Professor defends households led by same-sex couples


Associated Press

DETROIT

A sociologist testifying Wednesday at Michigan’s gay-marriage trial said children raised by same-sex parents suffer no handicap when compared with other kids.

Michael Rosenfeld of Stanford University said “there is no basis” for believing that kids develop better in a household led by a man and a woman.

“It’s clear that being raised by same-sex parents is no disadvantage to children,” he said, broadly summarizing research in the field.

Rosenfeld testified on the second day of a trial challenging a 2004 Michigan constitutional amendment that recognizes marriage only between a man and a woman. Two Detroit-area nurses are asking a judge to overturn it, saying it violates the Equal Protection Clause of the U.S. Constitution.
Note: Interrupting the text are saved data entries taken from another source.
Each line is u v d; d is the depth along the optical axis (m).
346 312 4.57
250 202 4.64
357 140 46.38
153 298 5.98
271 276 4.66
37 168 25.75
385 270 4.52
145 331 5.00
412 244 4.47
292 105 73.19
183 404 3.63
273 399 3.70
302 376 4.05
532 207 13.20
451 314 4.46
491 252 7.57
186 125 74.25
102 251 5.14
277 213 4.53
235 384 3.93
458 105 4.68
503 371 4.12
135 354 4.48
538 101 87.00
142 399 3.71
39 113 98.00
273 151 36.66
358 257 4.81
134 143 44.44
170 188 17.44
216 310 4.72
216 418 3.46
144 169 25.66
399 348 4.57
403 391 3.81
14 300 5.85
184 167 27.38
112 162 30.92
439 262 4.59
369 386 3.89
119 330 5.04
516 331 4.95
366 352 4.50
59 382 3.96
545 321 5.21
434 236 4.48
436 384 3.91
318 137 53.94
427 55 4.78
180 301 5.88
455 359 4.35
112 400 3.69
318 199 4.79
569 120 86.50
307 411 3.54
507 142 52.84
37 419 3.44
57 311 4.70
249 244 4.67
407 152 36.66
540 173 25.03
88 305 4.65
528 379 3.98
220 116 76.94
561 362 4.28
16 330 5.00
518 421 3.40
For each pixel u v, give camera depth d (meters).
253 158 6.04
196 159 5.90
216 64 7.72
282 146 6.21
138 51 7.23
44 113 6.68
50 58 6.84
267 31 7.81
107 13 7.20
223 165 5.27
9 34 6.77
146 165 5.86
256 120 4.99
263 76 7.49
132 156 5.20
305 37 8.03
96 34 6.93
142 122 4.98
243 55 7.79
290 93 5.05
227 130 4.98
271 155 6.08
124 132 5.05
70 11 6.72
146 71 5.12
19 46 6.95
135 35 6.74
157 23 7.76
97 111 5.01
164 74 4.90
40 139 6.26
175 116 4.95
Meanwhile, a federal judge declared a same-sex marriage ban in deeply conservative Texas unconstitutional Wednesday, but will allow the nation’s second-most populous state to enforce the law pending an appeal that likely will go to the U.S. Supreme Court.

Judge Orlando Garcia issued the preliminary injunction after two gay couples challenged a state constitutional amendment and a long-standing law. His ruling is the latest in a tangled web of lawsuits across the country expected to end up in the Supreme Court next year.

In Michigan, Jayne Rowse and April DeBoer are raising three adopted children at their Hazel Park home, but they’re barred from jointly adopting them because same-sex couples can’t marry in Michigan.

Many questions at trial have focused on the well-being of children. State attorneys are defending the gay-marriage ban by saying voters wanted to encourage families led by a male and a female.

The issue for U.S. District Judge Bernard Friedman is whether there’s a rational state interest in restricting marriage to a man and a woman.

While cross-examining Rosenfeld, Assistant Attorney General Kristin Heyse suggested it was rational for voters to approve the gay-marriage ban nearly 10 years ago because same-sex marriage in the U.S. was just emerging.

Rowse, 49, and DeBoer, 42, will not be testifying, although the state agreed with a statement read into evidence that describes them as “responsible and caring parents” who are providing a loving home to their children.

University of Michigan law professor Vivek Sankaran, who has much experience with the state’s foster-care system, testified that more children would be adopted if same-sex couples had the same joint-adoption rights as married heterosexual couples.